On these grounds, he seeks for dismissal of the appeal. 9. On a careful evaluation of the material on record, I find that there is no dispute about the accident that occurred on 17.02.2008. There is also no dispute that Anandkumar who was working as a conductor cum cleaner died in the said accident. Further, there is no dispute that he was an employee of the third respondent; in that, he was employed as a cleaner of the bus bearing Regn.No.KA-01-B-2009 which was duly insured with the appellant - Insurance Company. The dispute in this appeal is regarding the insurance coverage in respect of the cleaner of the offending bus.
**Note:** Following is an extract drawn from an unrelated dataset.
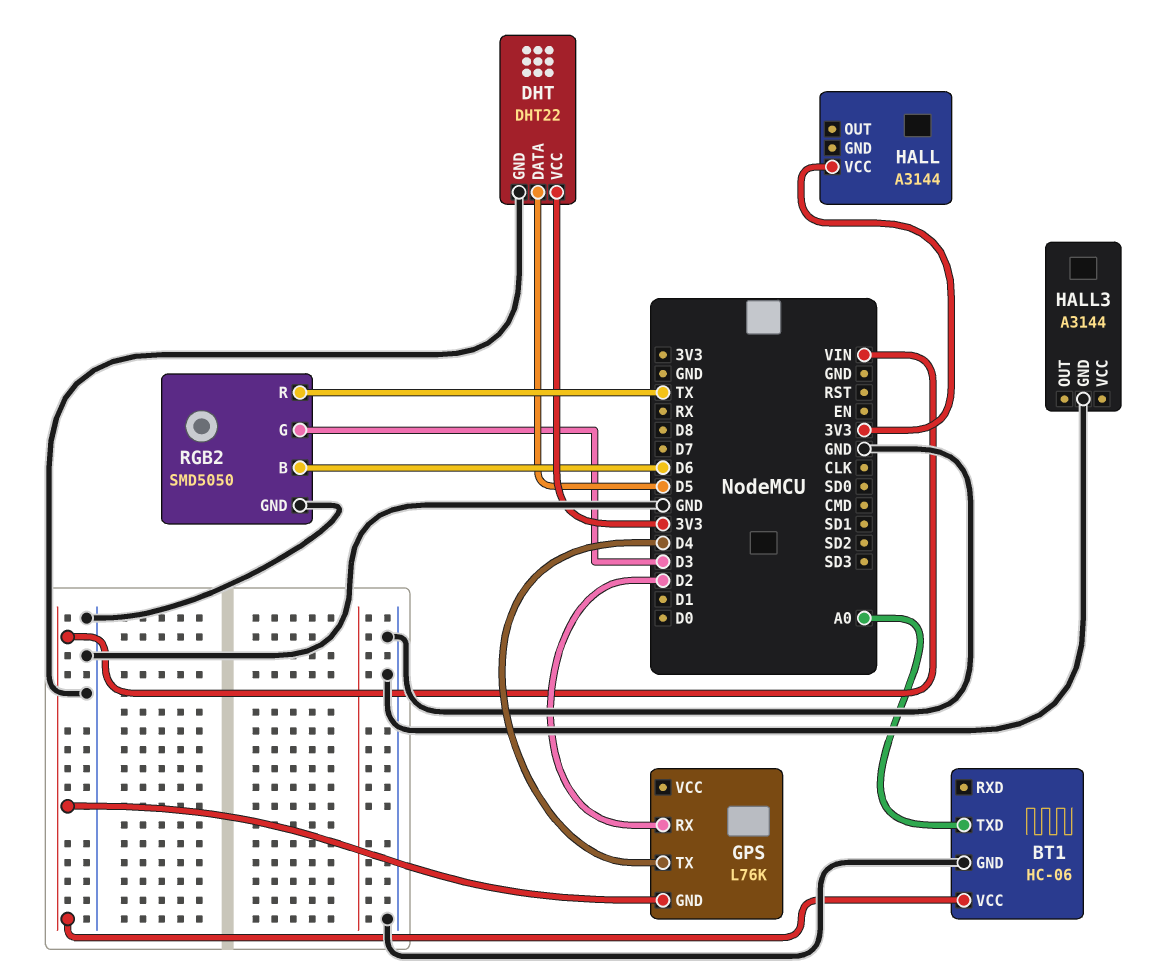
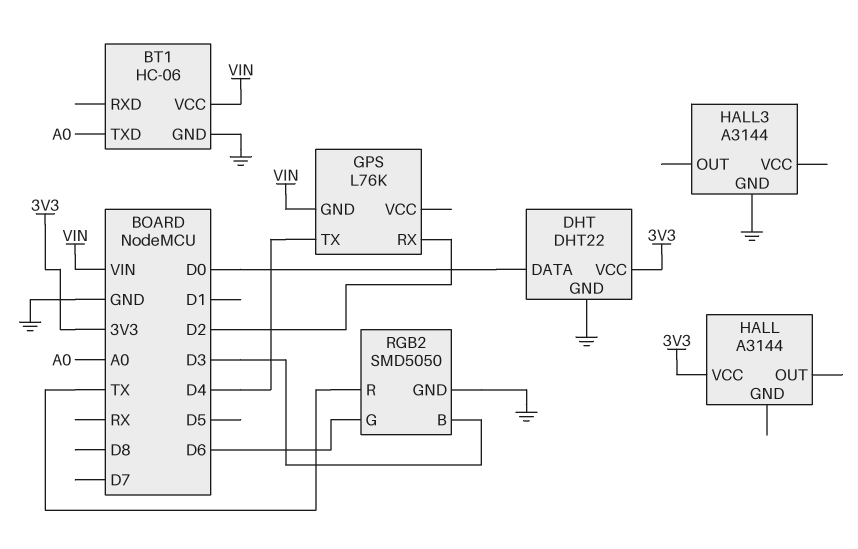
DHT pin DATA: D5 -> D0
RGB2 pin B: D6 -> D3
RGB2 pin G: D3 -> D6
An examination of the Insurance Policy Exhibit R1 discloses that the policy was in force and an additional premium was paid to cover the risk of 'two employees'. The policy does not indicate the said two employees to be 'driver' and 'conductor'. It is not in dispute that the cleaner was also an employee. Hence, it is clear that the policy covers the risk of the 'cleaner' as well. Hence, I find no fault in the order passed by the Compensation Commissioner fastening the liability on the Insurer to pay the compensation. Hence, there is no reason to interfere with the order passed by the Compensation Commissioner. The appeal stands rejected. Consequently, the award passed by the Compensation Commissioner is hereby confirmed. Office to draw the decree accordingly.